I was tanding to relevant *.timer files.
Am 2024-07-12 12:43, schrieb Nils Kattenbeck:
If you set proper After/Before dependencies, the units scheduled later should wait for the earlier units to finish
On Fri, Jul 12, 2024, 11:10 <t.schneider@xxxxxxxxxxx> wrote:Setting the time of day requires detailed knowledge about the runtime of each job.
But this forecast is not accurate and this means any setting could result in same error.

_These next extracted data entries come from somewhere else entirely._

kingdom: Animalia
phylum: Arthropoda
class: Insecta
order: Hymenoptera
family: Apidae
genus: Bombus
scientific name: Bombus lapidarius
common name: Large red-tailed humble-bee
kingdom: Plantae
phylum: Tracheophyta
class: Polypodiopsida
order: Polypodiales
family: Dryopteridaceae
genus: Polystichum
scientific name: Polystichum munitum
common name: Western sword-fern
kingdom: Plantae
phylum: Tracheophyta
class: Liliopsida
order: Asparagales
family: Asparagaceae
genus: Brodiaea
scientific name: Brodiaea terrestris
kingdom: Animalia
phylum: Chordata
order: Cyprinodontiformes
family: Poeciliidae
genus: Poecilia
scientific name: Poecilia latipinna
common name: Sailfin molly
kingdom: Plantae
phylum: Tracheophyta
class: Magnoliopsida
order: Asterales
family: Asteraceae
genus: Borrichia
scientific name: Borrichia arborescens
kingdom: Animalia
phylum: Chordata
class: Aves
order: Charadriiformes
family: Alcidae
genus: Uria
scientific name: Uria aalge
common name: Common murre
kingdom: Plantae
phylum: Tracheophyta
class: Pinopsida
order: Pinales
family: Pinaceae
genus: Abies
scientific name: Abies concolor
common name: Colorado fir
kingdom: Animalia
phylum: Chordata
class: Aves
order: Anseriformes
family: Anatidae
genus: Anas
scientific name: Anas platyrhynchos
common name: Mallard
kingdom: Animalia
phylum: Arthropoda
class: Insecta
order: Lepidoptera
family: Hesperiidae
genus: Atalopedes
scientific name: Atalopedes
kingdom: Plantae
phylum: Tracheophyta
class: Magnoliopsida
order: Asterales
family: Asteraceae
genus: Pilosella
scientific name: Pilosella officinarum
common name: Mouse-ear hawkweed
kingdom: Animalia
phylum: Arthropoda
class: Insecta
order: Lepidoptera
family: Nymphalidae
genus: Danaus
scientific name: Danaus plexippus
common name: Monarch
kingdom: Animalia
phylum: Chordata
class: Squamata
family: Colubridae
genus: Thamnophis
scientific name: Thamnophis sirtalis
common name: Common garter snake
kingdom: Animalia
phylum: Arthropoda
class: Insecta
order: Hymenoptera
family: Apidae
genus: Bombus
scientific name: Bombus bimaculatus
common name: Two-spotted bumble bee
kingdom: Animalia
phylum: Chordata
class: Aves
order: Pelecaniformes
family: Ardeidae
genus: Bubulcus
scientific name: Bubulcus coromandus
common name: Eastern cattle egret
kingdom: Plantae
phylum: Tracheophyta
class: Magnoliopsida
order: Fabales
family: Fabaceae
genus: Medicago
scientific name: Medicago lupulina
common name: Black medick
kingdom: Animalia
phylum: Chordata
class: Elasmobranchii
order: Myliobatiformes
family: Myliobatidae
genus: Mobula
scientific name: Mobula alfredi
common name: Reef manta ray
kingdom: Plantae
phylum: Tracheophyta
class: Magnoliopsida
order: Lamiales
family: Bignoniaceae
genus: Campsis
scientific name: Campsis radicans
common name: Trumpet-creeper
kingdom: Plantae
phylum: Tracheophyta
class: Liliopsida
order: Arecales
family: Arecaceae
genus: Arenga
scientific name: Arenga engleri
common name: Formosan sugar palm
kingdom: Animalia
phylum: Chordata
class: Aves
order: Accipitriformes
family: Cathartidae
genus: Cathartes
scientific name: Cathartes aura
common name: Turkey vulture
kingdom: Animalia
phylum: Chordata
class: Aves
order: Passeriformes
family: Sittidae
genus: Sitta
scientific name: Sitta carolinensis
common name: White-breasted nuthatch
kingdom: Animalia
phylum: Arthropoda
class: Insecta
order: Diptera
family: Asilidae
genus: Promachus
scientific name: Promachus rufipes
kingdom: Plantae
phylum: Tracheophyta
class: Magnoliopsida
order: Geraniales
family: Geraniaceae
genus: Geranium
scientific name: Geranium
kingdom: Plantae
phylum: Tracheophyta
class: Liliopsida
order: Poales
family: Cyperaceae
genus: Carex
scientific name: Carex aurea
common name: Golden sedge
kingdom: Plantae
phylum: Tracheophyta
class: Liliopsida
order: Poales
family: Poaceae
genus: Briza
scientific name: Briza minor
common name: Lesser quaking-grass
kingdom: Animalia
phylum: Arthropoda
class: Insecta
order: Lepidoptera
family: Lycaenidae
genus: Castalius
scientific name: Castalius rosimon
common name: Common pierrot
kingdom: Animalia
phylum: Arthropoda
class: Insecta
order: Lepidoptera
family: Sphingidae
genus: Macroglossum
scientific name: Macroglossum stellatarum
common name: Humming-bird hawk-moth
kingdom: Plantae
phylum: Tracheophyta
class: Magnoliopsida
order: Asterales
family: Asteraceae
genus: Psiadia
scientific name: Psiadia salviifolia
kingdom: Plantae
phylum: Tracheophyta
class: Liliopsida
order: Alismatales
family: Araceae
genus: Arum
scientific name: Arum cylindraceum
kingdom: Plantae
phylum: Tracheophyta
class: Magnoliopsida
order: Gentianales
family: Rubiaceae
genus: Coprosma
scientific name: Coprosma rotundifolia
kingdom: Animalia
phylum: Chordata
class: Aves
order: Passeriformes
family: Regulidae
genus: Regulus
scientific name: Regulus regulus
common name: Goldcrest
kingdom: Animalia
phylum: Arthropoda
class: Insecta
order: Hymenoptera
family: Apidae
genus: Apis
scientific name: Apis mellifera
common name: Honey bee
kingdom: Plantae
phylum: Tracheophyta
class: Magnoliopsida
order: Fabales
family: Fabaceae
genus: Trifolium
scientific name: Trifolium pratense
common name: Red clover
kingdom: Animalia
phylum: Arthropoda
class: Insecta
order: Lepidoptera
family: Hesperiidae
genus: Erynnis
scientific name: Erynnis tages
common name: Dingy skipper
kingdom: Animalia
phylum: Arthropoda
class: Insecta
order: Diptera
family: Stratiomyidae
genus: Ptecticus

Am 2024-07-12 09:29, schrieb Barry:
On 12 Jul 2024, at 08:19, t.schneider@xxxxxxxxxxx wrote:
This means, one must ensure that these scheduled jobs run sequentially in this order:
monthly - weekly - daily
Maybe you can set the time of day so that you get the sequencing.
Monthly at 01:00, weekly at 03:00 etc
Or you could encode these rules in the script that you run daily.